Para se expandir pelo campo, o agronegócio precisa passar por cima das comunidades quilombolas, dos povos indígenas e de todos os trabalhadores do campo. No dia 04/03, Bolsonaro afirmou que as licenças às terras indígenas são um obstáculo para a produção de comidites para o Brasil. Kátia Abreu, ministra de Dilma, também não pensa diferente.  Está claro que política do governo Dilma, junto com os fazendeiros e os empresários do agronegócio, é dividir os trabalhadores do campo para melhor explorá-los e massacrá-los. Ao expulsá-los das terras libera ainda força de trabalho baratíssima tanto para os antigos fazendeiros como para os novos empresários do agronegócio.  É por tudo isso que as lideranças do Moquibom estão sendo perseguidas tanto por grupoeconômicos como por parte do Estado (INCRA, polícia e vereadores). Em 2010, ano do assassinato de Flaviano, a CPT registrou o envolvimento de 70 mil famílias em conflitos por terra, número superior a todo o período de 1991-1995.     
 
Reiteramos aqui nossa exigência às entidades do Movimento Negro, sobretudo aquelas que no último dia 08 de março lançaram o manifesto em defesa do governo Dilma com o titulo“NEGRAS E NEGROS CONTRA O RETROCESSO”, que sejam de fato solidários com o povo negro que está sendo massacrado por esse governo e pelos grandes grupos econômicos do país. Não será possível apresentar uma alternativa pela esquerda para os quilombolas, indígenas e para o conjunto do povo negro e da classe trabalhadora se não for rompendo com Dilma, com todos os partidos da ordem (PT, PC do B PSDB, PMDB, DEM, etc.) e com o capitalismo. Da mesma forma, não podemos aceitar que o governador Flávio Dino do PC do B continue assistindo essa dramática situação sem tomar as providências cabíveis já que o conflito ocorre em território do estado do Maranhão.  
 
 
Exigimos: 
1- Anulação do Parecer Conclusivo do RTID violado;
2- Imediato reconhecimento e titulação dos 717 hectares do território da comunidade quilombola de Cruzeiro
3- Inclusão de todas as vitimas e testemunhas das comunidades em programa de proteção do governo federal.

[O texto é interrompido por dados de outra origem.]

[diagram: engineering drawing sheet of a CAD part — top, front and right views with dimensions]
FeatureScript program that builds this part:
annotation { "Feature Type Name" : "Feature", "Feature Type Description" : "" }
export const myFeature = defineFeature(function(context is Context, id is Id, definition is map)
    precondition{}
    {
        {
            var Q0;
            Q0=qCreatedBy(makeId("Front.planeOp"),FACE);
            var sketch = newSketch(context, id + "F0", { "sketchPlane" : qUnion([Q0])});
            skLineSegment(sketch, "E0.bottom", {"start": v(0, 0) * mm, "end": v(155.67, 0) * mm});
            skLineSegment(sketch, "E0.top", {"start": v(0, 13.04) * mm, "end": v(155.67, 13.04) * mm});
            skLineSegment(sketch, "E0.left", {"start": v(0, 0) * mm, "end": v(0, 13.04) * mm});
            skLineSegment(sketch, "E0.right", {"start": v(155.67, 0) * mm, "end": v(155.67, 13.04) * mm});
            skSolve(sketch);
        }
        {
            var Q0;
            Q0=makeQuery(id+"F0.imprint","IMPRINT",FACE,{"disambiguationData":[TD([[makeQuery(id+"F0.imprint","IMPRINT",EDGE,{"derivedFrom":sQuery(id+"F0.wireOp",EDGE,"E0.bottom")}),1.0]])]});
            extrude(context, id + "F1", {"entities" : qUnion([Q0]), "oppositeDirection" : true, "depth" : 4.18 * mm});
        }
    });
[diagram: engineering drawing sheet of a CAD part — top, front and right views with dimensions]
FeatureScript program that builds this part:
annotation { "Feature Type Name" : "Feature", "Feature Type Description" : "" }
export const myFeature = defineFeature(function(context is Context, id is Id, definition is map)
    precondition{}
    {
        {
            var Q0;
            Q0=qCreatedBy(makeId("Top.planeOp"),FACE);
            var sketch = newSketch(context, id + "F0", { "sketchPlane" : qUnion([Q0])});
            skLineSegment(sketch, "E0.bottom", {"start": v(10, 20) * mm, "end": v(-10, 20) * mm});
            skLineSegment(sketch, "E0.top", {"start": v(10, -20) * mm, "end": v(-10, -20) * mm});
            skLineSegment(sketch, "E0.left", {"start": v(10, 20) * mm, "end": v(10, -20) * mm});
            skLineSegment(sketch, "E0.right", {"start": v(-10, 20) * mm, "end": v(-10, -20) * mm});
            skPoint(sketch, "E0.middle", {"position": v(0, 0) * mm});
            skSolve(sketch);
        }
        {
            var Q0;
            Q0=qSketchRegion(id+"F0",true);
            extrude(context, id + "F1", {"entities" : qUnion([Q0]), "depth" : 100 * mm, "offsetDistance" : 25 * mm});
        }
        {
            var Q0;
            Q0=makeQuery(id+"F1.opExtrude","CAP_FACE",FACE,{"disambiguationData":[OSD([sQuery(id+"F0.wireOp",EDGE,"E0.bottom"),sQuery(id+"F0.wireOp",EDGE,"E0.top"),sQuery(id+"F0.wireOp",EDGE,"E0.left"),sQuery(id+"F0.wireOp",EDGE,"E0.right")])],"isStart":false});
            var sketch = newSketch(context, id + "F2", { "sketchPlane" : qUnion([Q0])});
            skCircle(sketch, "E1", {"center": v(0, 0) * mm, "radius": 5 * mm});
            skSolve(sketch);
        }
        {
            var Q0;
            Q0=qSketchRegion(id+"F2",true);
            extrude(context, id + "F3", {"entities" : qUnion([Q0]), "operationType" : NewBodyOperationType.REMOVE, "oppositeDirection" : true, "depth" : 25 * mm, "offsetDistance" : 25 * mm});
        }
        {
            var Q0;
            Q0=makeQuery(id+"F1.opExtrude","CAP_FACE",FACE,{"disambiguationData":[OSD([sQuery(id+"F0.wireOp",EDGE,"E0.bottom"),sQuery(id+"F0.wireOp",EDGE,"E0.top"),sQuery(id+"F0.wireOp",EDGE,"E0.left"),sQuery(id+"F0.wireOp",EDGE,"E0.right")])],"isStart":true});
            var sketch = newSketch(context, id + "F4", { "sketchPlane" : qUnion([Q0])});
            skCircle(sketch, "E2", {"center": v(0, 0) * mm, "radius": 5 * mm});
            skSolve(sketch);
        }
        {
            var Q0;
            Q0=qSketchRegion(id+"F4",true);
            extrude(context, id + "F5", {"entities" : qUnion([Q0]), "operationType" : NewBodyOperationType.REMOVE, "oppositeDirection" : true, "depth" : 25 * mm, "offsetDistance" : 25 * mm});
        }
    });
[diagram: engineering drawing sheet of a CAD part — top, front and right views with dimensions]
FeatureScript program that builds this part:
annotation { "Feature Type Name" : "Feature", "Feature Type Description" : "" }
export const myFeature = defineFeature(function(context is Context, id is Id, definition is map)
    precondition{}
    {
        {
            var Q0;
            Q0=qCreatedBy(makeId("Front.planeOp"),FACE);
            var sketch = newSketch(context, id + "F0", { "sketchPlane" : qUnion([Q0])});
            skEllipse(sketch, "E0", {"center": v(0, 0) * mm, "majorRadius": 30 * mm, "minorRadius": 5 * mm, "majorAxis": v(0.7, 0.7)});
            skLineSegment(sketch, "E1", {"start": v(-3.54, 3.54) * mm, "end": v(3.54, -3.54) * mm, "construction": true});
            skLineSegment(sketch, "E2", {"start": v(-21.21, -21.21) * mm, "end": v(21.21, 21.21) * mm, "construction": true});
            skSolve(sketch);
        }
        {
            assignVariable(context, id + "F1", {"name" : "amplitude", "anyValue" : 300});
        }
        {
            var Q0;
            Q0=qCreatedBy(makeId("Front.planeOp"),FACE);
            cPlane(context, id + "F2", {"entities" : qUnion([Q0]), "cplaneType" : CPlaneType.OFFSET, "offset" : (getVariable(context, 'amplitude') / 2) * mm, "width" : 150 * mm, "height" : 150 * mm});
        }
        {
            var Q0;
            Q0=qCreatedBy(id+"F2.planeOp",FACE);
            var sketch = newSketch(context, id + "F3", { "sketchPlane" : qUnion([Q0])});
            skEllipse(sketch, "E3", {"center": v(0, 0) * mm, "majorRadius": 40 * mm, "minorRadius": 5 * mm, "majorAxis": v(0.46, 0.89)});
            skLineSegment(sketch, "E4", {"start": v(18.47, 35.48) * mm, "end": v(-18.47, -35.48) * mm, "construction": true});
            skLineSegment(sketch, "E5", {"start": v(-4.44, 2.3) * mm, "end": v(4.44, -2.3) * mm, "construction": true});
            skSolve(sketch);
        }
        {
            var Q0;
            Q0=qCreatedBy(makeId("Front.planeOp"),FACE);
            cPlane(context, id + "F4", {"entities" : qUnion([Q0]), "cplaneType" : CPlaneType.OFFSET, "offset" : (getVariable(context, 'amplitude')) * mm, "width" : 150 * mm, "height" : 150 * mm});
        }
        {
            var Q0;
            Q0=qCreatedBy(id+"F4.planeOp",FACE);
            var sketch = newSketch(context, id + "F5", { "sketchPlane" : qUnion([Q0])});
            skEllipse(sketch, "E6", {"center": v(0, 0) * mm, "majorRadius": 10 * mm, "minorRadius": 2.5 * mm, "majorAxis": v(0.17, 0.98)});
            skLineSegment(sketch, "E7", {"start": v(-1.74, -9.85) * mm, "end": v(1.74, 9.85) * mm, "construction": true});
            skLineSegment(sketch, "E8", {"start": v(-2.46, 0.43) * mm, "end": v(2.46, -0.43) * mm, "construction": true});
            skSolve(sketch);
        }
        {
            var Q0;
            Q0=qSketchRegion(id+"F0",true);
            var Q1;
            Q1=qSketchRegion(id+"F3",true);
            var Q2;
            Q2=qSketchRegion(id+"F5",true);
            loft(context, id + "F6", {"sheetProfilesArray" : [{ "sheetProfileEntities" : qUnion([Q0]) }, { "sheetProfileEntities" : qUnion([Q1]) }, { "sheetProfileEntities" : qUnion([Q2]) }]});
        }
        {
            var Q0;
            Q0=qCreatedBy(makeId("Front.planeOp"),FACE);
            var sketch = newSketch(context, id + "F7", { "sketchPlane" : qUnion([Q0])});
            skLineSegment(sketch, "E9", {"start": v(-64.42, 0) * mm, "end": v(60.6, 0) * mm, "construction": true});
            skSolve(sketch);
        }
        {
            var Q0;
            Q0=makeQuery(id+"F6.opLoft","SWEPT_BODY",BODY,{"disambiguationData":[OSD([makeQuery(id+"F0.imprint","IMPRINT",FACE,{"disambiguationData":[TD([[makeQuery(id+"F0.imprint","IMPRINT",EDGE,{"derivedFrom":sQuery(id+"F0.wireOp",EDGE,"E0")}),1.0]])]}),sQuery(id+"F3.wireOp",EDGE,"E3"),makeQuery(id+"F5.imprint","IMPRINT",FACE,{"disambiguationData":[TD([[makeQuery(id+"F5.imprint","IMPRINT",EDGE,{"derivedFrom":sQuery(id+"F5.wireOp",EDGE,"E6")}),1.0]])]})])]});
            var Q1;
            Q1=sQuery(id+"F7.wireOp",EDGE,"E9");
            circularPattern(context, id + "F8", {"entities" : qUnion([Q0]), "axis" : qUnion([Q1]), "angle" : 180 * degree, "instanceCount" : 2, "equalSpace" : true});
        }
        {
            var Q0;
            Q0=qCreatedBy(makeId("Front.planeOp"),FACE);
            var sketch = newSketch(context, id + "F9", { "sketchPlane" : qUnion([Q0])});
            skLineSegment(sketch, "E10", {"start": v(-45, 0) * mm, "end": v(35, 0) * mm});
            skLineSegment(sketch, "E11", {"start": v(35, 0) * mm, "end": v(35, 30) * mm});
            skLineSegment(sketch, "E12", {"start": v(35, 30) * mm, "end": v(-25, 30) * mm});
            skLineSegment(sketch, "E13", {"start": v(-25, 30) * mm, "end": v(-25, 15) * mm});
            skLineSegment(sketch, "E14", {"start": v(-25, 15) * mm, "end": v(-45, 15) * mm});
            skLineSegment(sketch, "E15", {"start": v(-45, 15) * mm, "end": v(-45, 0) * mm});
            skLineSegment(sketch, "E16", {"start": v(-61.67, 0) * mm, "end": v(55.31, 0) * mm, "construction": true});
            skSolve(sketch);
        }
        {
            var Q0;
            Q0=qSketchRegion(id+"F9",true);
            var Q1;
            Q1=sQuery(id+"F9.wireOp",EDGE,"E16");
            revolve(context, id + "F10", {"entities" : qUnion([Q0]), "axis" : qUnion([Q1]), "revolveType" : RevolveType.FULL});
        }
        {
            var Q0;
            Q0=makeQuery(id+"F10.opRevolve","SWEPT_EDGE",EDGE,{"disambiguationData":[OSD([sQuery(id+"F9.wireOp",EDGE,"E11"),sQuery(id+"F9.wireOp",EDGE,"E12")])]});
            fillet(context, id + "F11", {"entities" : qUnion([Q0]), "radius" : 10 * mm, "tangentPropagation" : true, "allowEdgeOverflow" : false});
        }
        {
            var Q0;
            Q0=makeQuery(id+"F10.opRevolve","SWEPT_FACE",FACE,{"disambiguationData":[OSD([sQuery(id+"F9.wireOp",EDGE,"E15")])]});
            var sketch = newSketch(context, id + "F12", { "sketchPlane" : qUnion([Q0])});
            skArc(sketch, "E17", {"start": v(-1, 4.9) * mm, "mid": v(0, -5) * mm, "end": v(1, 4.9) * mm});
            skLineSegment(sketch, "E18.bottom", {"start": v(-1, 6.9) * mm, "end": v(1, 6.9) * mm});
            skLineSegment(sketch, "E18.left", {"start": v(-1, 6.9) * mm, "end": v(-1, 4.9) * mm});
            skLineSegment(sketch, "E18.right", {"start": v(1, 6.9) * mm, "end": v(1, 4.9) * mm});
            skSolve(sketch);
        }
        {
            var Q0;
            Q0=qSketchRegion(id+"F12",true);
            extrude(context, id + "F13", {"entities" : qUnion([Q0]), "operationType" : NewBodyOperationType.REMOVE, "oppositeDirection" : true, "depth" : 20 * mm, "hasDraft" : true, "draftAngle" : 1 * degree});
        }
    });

4- Garantia de pelo menos um salário mínimo por parte do governo Federal e Estadual para todas as famílias que tiveram suas roças queimadas e estão sem ter de onde tirar seus sustentos. 
5- Cassação e prisão do vereador Paulo Miguel por associação criminosa, incitação a violência, entre os outros crimes.
6- Prisão de Gentil Gomes pelo assassinato de Flaviano Pinto Neto e por todos os crimes que tem cometido na região. 
7- Prisão de todos os envolvidos nas agressões físicas e psicológicas praticadas contra os quilombolas. 
8- Titulação de todos os territórios quilombolas e indígenas do Maranhão e de todo o país,
9- Reforma agrária e expropriação do latifúndio sobre os controle dos trabalhadores e trabalhadoras.